§ **WORK INSTRUCTIONS**
Give every line of the data again, unchanged, but with no pictures.

§ **EXCERPTED DATA**

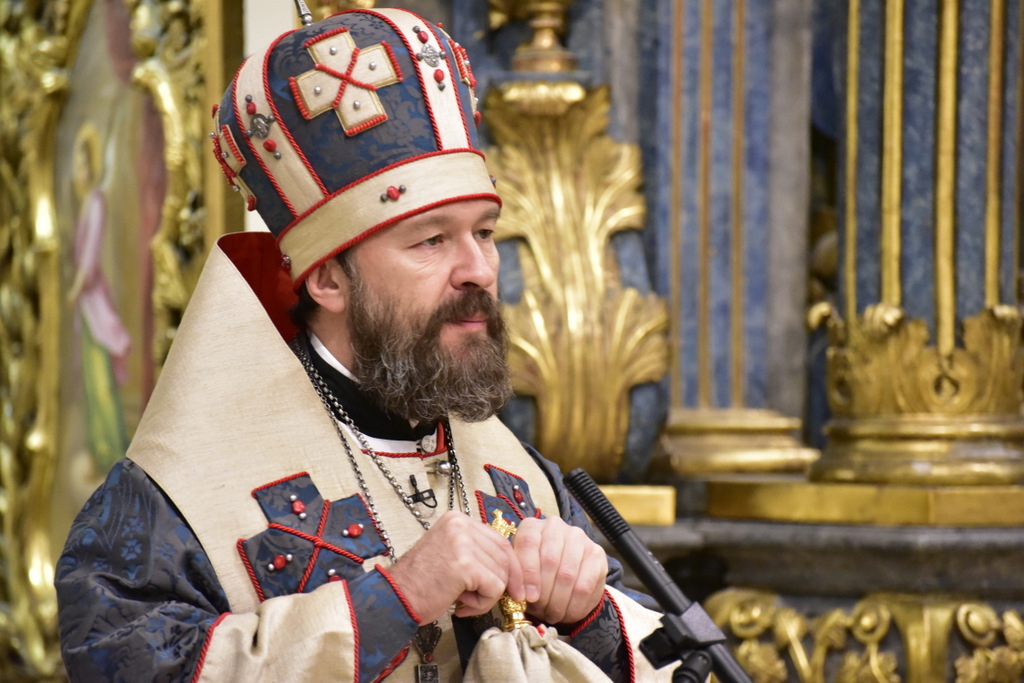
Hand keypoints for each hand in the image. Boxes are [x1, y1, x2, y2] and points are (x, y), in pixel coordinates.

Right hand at [386, 511, 525, 623]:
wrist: (395, 598)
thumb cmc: (421, 584)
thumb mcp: (451, 554)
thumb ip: (476, 552)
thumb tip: (511, 567)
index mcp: (457, 519)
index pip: (500, 540)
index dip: (510, 567)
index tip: (514, 587)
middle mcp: (461, 524)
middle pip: (505, 555)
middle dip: (503, 583)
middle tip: (481, 601)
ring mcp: (463, 542)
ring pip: (502, 573)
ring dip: (487, 596)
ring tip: (464, 601)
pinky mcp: (465, 564)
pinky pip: (494, 587)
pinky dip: (483, 603)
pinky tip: (463, 605)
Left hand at [512, 517, 607, 625]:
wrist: (561, 576)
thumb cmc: (535, 575)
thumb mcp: (520, 573)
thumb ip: (517, 578)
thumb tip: (520, 594)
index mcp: (532, 527)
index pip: (528, 544)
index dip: (527, 574)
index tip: (526, 598)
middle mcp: (555, 527)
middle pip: (549, 560)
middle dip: (543, 593)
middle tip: (541, 611)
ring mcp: (578, 538)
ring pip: (568, 574)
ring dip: (559, 602)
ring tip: (553, 615)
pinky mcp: (597, 554)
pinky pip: (586, 585)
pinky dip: (575, 605)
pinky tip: (568, 614)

§ **TASK SOLUTION**
Hand keypoints for each hand in the image. Boxes are [x1, y1, x2, y2] and points are (x, y), in pixel coordinates.

Right hand at [386, 511, 525, 623]:
wrist: (395, 598)
thumb cmc: (421, 584)
thumb mcp: (451, 554)
thumb ip: (476, 552)
thumb tip: (511, 567)
index mcp: (457, 519)
index pip: (500, 540)
index dip: (510, 567)
index tip: (514, 587)
middle mcp: (461, 524)
middle pip: (505, 555)
middle dip: (503, 583)
middle tip: (481, 601)
ring mcp: (463, 542)
ring pip: (502, 573)
ring dip: (487, 596)
ring tip: (464, 601)
pinky mcp: (465, 564)
pinky pip: (494, 587)
pinky dip: (483, 603)
pinky tip: (463, 605)
Left hand at [512, 517, 607, 625]:
wrist: (561, 576)
thumb cmc: (535, 575)
thumb mcp: (520, 573)
thumb ip: (517, 578)
thumb tip: (520, 594)
index mcp: (532, 527)
index pip: (528, 544)
index dip: (527, 574)
index tip: (526, 598)
middle mcp: (555, 527)
middle pip: (549, 560)
middle dip: (543, 593)
middle tip: (541, 611)
ring mcp: (578, 538)
ring pip: (568, 574)
ring dip: (559, 602)
ring tip: (553, 615)
pinky mcp: (597, 554)
pinky pip: (586, 585)
pinky dip: (575, 605)
pinky tip: (568, 614)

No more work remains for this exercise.